Antoni Gaudí Cornet was a Catalan architect and designer, whose style embraces freedom of form, voluptuous color and texture, and organic unity.
About His Life
Antoni Gaudì was born on June 25, 1852. His father was a physician, but Antoni became interested in architecture at a young age. He attended school in Barcelona, which later became home to most of his great works. Further, Gaudí was part of the Catalan modernist movement, eventually surpassing it with his natural organic style. Gaudí died on June 10, 1926, in Barcelona, Spain.
His Major Works
- Sagrada Familia (Spanish for the Holy Family): The most famous of all Gaudí’s works.

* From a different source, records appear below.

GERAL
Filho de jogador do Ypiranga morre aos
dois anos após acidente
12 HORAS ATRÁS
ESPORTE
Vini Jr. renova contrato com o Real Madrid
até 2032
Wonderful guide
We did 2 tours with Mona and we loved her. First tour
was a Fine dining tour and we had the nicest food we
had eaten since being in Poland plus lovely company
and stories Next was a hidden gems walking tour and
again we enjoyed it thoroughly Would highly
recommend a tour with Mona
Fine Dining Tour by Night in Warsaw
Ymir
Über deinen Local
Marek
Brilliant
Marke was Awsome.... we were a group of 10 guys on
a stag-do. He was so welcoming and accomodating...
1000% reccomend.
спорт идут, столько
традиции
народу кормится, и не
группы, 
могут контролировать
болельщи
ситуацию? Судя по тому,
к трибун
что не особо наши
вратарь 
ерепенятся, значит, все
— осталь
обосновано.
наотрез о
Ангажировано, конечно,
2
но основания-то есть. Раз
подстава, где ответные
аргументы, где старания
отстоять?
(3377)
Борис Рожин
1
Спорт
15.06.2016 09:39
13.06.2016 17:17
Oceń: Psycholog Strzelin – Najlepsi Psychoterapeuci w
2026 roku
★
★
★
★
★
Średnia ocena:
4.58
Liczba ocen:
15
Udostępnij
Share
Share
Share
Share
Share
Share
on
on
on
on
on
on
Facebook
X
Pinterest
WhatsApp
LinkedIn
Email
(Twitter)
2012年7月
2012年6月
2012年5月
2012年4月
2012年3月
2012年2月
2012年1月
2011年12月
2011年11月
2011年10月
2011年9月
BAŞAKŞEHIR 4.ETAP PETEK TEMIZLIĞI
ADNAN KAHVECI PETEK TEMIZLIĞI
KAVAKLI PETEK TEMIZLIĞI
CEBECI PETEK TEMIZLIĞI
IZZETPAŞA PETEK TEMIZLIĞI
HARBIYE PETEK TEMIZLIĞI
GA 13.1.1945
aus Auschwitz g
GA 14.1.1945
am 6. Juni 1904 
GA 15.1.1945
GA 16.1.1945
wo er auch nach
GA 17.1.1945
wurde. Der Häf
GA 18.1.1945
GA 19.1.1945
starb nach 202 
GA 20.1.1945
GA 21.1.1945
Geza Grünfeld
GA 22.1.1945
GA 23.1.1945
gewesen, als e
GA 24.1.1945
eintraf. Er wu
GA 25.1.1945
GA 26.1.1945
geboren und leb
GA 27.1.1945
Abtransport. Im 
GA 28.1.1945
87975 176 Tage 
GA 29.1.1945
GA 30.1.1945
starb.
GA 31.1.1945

Its construction began in 1882, but Gaudi took over the supervision of the cathedral a year later. Unfortunately, he did not live to see the completion of his masterpiece. Further, less than one third of the church had been built by the time of his death.
- Casa Mila or La Pedrera (1906-1912): One of the best examples of the architect’s creativity
- Park Güell (1900-1914): Commissioned by Eusebi Guëll, it is one of the most famous and beautiful public parks in the world even though it was never completed
- Casa Batllo or House of Bones (1906): located in Barcelona
- Church of Colonia Güell (1908-1914): This structure is a crypt
- Episcopal Palace of Astorga (1889-1913): One of the most famous Gaudi’s works outside Catalonia
- Güell Palace: One of his first works and greatest masterpieces of the late 1880s
- Casa de los Botines or Casa Fernandez y Andres (1891): A spectacular building in Leon, which Simon Fernandez and Mariano Andres commissioned
- Casa Calvet (1898-1900): This structure has a unique, original and innovative design
- Casa Vicens (1883-1889): This building was built as a residential building for the entrepreneur Manuel Vicens
Features of His Style
Gaudí’s style has several influences and is the result of the architectural context of the late 19th century, when the need to follow strict historical rules began to go out of style. In this way, Gaudí drew inspiration from oriental styles and Gothic Revival architecture, which is embodied in the works of the French architect Viollet-le-Duc. However, he considered Gothic architecture to be “imperfect” and filled his work with a variety of motifs taken from nature. Additionally, Gaudí followed advances in engineering, and his work regularly features catenary curves, hyperbolic paraboloids, hyperboloids and helicoids, shapes which he used to create efficient structures.